WASHINGTON — The World Health Organization is classifying the worldwide outbreak of the new coronavirus crisis as a pandemic.
The assessment comes as Italy is weighing even tighter restrictions on daily life and has announced billions in financial relief to cushion economic shocks from the coronavirus. Italy's Civil Protection Agency confirmed Wednesday that nearly 200 people have died from the coronavirus in 24 hours, NBC News reported.
Italy's Prime Minister Giuseppe Conte said his government would put $25 billion euros (about $28.3 billion) towards the fight to contain the virus, triple the amount Conte announced just a week ago.
Speaking in Geneva on Wednesday, WHO Director-General Tedros Adhanom Ghebreyesus said the spread of COVID-19 had reached the level of a pandemic, noting there are now more than 118,000 cases in 114 countries and 4,291 deaths.
"Describing the situation as a pandemic does not change WHO’s assessment of the threat posed by this coronavirus. It doesn’t change what WHO is doing, and it doesn’t change what countries should do," Dr. Tedros said.
"We have rung the alarm bell loud and clear," he said.
While declaring the coronavirus a pandemic can sound scary, a pandemic classification is more about how a disease spreads than its severity. Essentially this just means that the disease has been popping up in many countries, not that it's getting worse.
Of the 118,000 cases reported in 114 countries, more than 90% of cases were reported in just four countries. Two of the four countries with the most cases have significantly declining epidemics.
The WHO Director-General also stressed that 81 countries haven't reported any cases and 57 countries have reported just 10 or fewer. "We cannot say this loudly enough, or clearly enough, or often enough: all countries can still change the course of this pandemic," Dr. Tedros explained.

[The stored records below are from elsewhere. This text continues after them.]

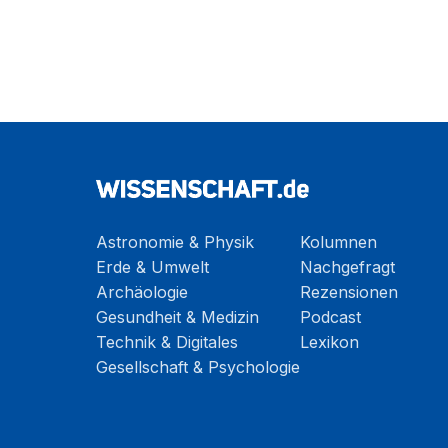
Astronomie & Physik
Kolumnen
Erde & Umwelt
Nachgefragt
Archäologie
Rezensionen
Gesundheit & Medizin
Podcast
Technik & Digitales
Lexikon
Gesellschaft & Psychologie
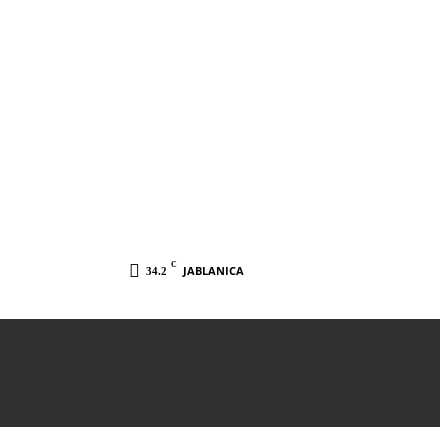
C
JABLANICA
34.2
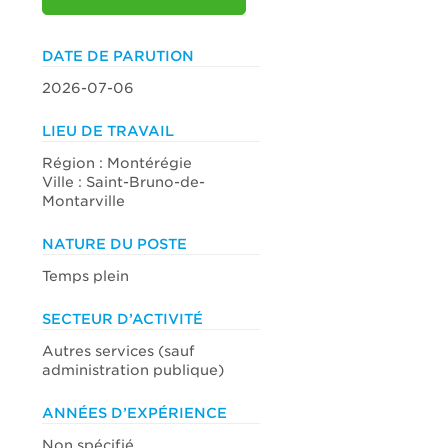
DATE DE PARUTION
2026-07-06
LIEU DE TRAVAIL
Région : Montérégie
Ville : Saint-Bruno-de-
Montarville
NATURE DU POSTE
Temps plein
SECTEUR D’ACTIVITÉ
Autres services (sauf
administration publique)
ANNÉES D’EXPÉRIENCE
Non spécifié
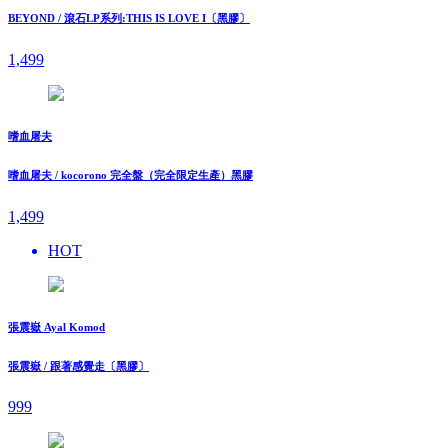
BEYOND / 滾石LP系列:THIS IS LOVE I〔黑膠〕
1,499
嗜血屠夫
嗜血屠夫 / kocorono 完全盤（完全限定生產）黑膠
1,499
HOT
張震嶽 Ayal Komod
張震嶽 / 跟著感覺走〔黑膠〕
999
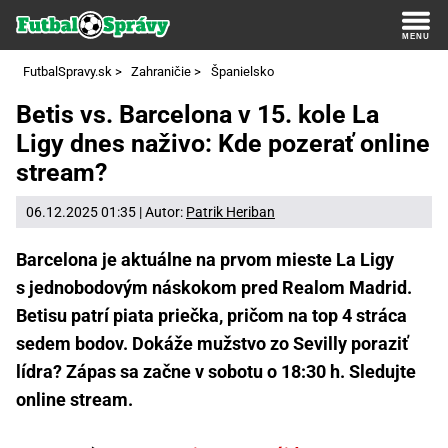
FutbalSpravy.sk
>
Zahraničie
>
Španielsko
Betis vs. Barcelona v 15. kole La
Ligy dnes naživo: Kde pozerať online
stream?
06.12.2025 01:35 | Autor:
Patrik Heriban
Barcelona je aktuálne na prvom mieste La Ligy
s jednobodovým náskokom pred Realom Madrid.
Betisu patrí piata priečka, pričom na top 4 stráca
sedem bodov. Dokáže mužstvo zo Sevilly poraziť
lídra? Zápas sa začne v sobotu o 18:30 h. Sledujte
online stream.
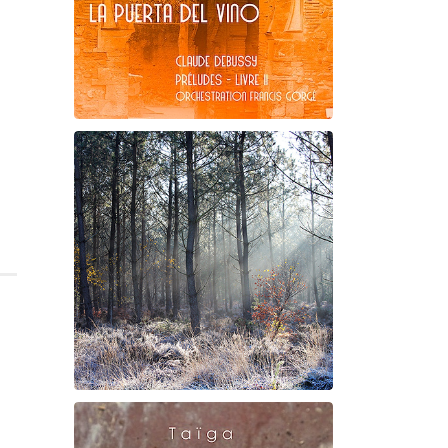
Claude Debussy
La puerta del vino
Suite à Bercé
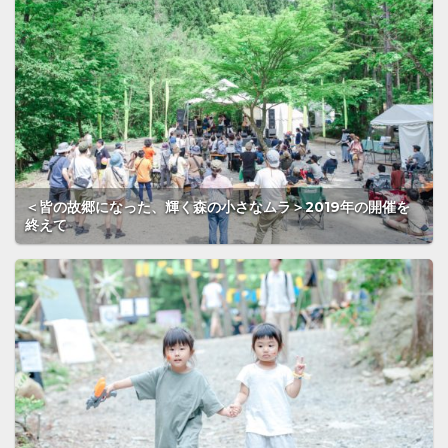
＜皆の故郷になった、輝く森の小さなムラ＞2019年の開催を
終えて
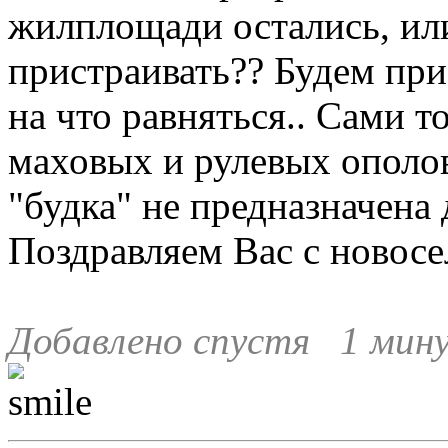
жилплощади остались, ил
пристраивать?? Будем при
на что равняться.. Сами 
маховых и рулевых ополов
"будка" не предназначена 
Поздравляем Вас с новосе
Добавлено спустя 1 мину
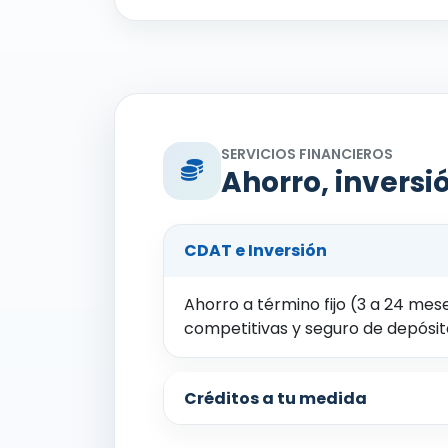
SERVICIOS FINANCIEROS
Ahorro, inversió
CDAT e Inversión
Ahorro a término fijo (3 a 24 mes
competitivas y seguro de depós
Créditos a tu medida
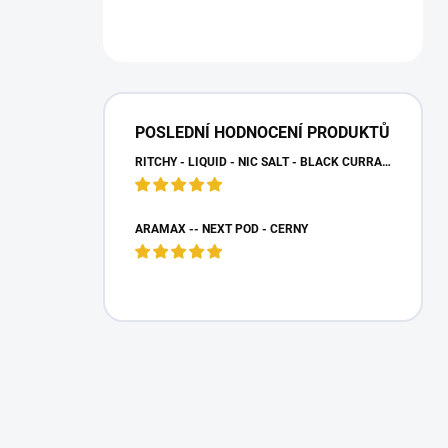
POSLEDNÍ HODNOCENÍ PRODUKTŮ
RITCHY - LIQUID - NIC SALT - BLACK CURRANT LEMON - (20 MG)
ARAMAX -- NEXT POD - ČERNÝ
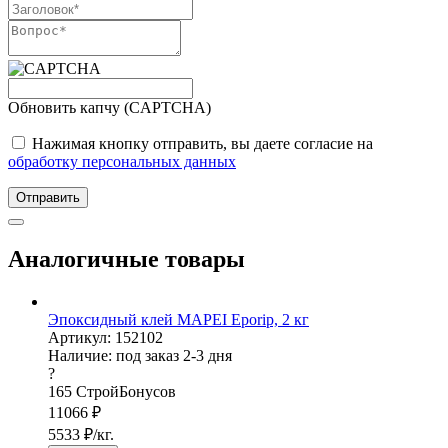
Обновить капчу (CAPTCHA)
Нажимая кнопку отправить, вы даете согласие на
обработку персональных данных
Отправить
Аналогичные товары
Эпоксидный клей MAPEI Eporip, 2 кг
Артикул: 152102
Наличие:
под заказ 2-3 дня
?
165
СтройБонусов
11066
₽
5533
₽/кг.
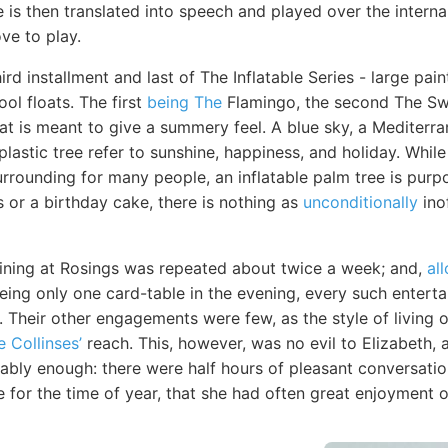
is then translated into speech and played over the interna
e to play.
hird installment and last of The Inflatable Series - large pa
ool floats. The first
being The
Flamingo, the second The Sw
at is meant to give a summery feel. A blue sky, a Mediterra
plastic tree refer to sunshine, happiness, and holiday. While
rrounding for many people, an inflatable palm tree is purp
s or a birthday cake, there is nothing as
unconditionally
ino
ining at Rosings was repeated about twice a week; and,
al
being only one card-table in the evening, every such entert
t. Their other engagements were few, as the style of living
e Collinses’
reach. This, however, was no evil to Elizabeth,
ably enough: there were half hours of pleasant conversatio
 for the time of year, that she had often great enjoyment o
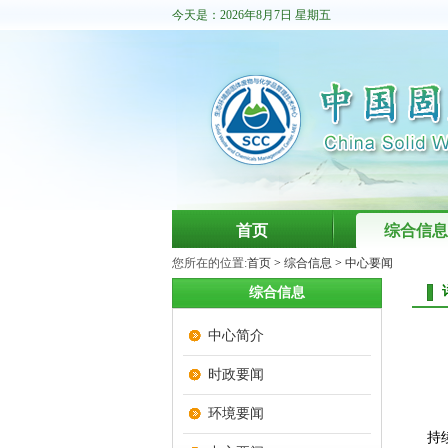
今天是：2026年8月7日 星期五
首页
综合信息
您所在的位置:
首页
>
综合信息
>
中心要闻
综合信息
中心简介
时政要闻
环境要闻
持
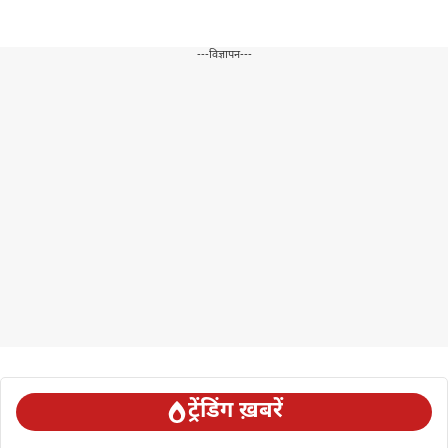
---विज्ञापन---
ट्रेंडिंग ख़बरें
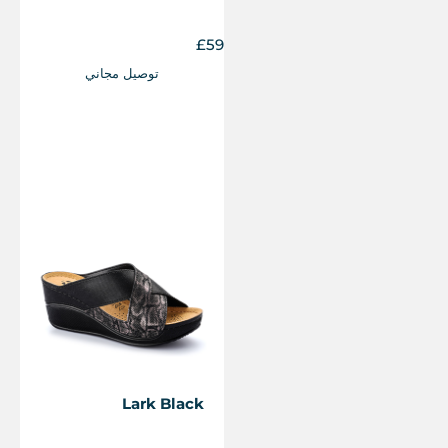
£
59
توصيل مجاني
Lark Black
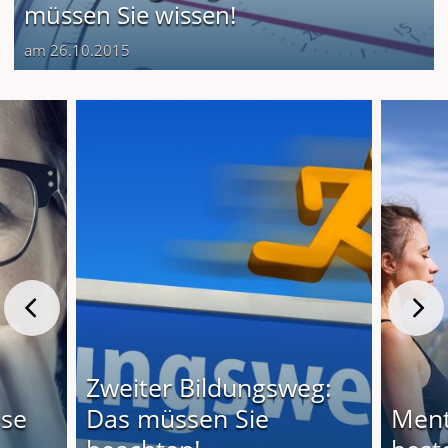
müssen Sie wissen!
am 26.10.2015
Zweiter Bildungsweg:
ese
Das müssen Sie
Ment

According to the CDC, the last pandemic was the 2009 H1N1 pandemic. That novel influenza virus was first detected in the U.S. and spread across the world.
The U.S. State Department also said Wednesday that foreign ministers from leading industrial nations who had planned to meet in Pittsburgh this month will instead hold a video teleconference because of coronavirus concerns.
State Department spokeswoman Morgan Ortagus said in a statement that the change in the Group of Seven meeting was made “out of an abundance of caution.”
The G-7 consists of the United States, Canada, Britain, France, Germany, Italy, Japan. The meeting was scheduled for March 24-25.
The worldwide epidemic also led more universities to move their classes online, the pope's weekly catechism lesson to be live-streamed and governments to ban public gatherings.
As NPR reports, eight countries, including the U.S., are each reporting that they have more than 1,000 cases of COVID-19 disease, which is caused by the new coronavirus which health experts have named "SARS-CoV-2."
The Associated Press contributed to this report.